Your tasks>
a: Answer the following questions using the quarterly results transcript that appears before the records.
(i) What record monthly SCO production was achieved in June '21?
(ii) What was the net debt balance at Q2 '21?
(iii) What was liquidity at Q2 '21?
b: Extend the quarterly results transcript, which precedes the records, starting after its final sentence.

Extract provided>
══════════════════════════════
And similar to the first pilot at Kirby South, this is targeted to operate for a 2-year period. At oil sands mining operations, we had a strong second quarter with production of 361,707 barrels per day, inclusive of the planned maintenance at Horizon and Scotford in the quarter, with strong operating costs of $25.46 per barrel of SCO. Our teams continue to leverage technical expertise between the two sites, services, operating efficiencies, driving our costs down with consistency. The company's focus on continuous improvement initiatives delivered high utilization and reliability at the company's Oil Sands Mining and Upgrading assets. As a result, a record monthly SCO production of approximately 495,100 barrels a day was achieved in June '21, an increase from the previous record of approximately 490,800 barrels a day of SCO in December 2020. I will now turn it over to Mark for a financial review.

Mark A. Stainthorpe -- Chief Financial Officer and Senior Vice President of Finance

Thanks, Tim, and good morning, everyone. The second quarter was a strong operational and financially, delivering net earnings of $1.55 billion, significant adjusted funds flow of $3.05 billion and free cash flow of approximately $1.5 billion after capital and dividends in the quarter, excluding acquisitions. As a result of the significant free cash flow generation, our net debt balance at Q2 '21 of $18.2 billion is down $3.1 billion from the end of 2020, and the net debt reduction from Q1 '21 was approximately $1.7 billion. This debt reduction includes the full repayment and cancellation of our Devon acquisition term facility of $2.125 billion in the quarter. We have also exercised the par call option on our bonds due in November to repay early in August, resulting in interest cost savings and further absolute debt reduction. Additionally, up to August 4, we have returned over $1.5 billion to shareholders in 2021 by way of our dividend that was increased in Q1 and through share repurchases. Our long-life, low-decline assets support a sustainable, growing and predictable dividend. This was evident through the period of challenging commodity prices in 2020, where we increased and maintained our dividend with a further increase in March of 2021, marking the 21st year of dividend increases.

We continue to maintain significant liquidity, including revolving bank facilities, cash and short-term investments. Liquidity at Q2 '21 was approximately $5.6 billion. We had approximately $680 million in commercial paper for which we reserved capacity under our revolving facilities. Free cash flow generation in 2021, defined as adjusted funds flow less budgeted capital and dividends, is targeted to be substantial. And using an annual average WTI of approximately USD66 a barrel, free cash flow is targeted to range between $7.2 billion to $7.7 billion. As a result of this strong free cash flow and increasing balance sheet strength through 2021, the Board of Directors has revised our share repurchase policy effective July 1, 2021, and authorized management to increase returns to shareholders through incremental share repurchases of approximately 1% of shares outstanding or approximately 11 million shares per quarter.
══════════════════════════════
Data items
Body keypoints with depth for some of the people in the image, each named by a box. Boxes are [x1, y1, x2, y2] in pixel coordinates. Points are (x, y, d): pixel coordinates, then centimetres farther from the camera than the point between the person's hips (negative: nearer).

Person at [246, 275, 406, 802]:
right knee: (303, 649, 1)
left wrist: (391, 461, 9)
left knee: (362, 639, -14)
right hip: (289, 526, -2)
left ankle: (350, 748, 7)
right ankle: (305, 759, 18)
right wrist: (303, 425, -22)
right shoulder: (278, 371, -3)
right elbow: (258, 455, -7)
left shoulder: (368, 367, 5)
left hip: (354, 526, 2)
══════════════════════════════
Responses by task>
a:
(i) Approximately 495,100 barrels a day.
(ii) $18.2 billion.
(iii) Approximately $5.6 billion.

b:
Additionally, the new policy provides that once the company reaches an absolute debt level of $15 billion, currently targeted to occur in Q4 of '21, 50% of free cash flow is targeted to be allocated to share repurchases, with the remaining 50% allocated to further strengthening the company's balance sheet. This provides balance to our four pillars of capital allocation with increased returns to shareholders, further debt reductions, the ability to provide economic resource development and execute on opportunistic acquisitions. This clearly demonstrates the sustainability of our business model, the ability of our unique long-life, low-decline asset base with low maintenance capital requirements and effective and efficient operations to generate significant free cash flow. With that, I'll turn it back to you, Tim.

Timothy Shawn McKay -- President and Director

Thank you, Mark. Canadian Natural's ability to deliver significant sustainable cash flow is driven by our effective and efficient operations, our high-quality, long-life, low-decline assets that have low maintenance capital and significant reserves. Canadian Natural's advantage is our ability to effectively allocate cash flow to our four pillars. We balanced our commodities in Q2 '21 with approximately 43% of our BOEs light crude oil SCO, 34% heavy and 23% natural gas, which gives us exposure to all improving commodity prices. And we have increased our annual production guidance target to 1.220 million BOEs to 1.267 million BOEs per day. We will continue to allocate cash flow to our four pillars in a disciplined manner, maximizing value for our shareholders, which is all driven by effective capital allocation, effective and efficient operations and by our teams who deliver top-tier results. In March, our dividend has increased by 11%, and we have 21 years of consecutive dividend increases at a CAGR of 20% during that time.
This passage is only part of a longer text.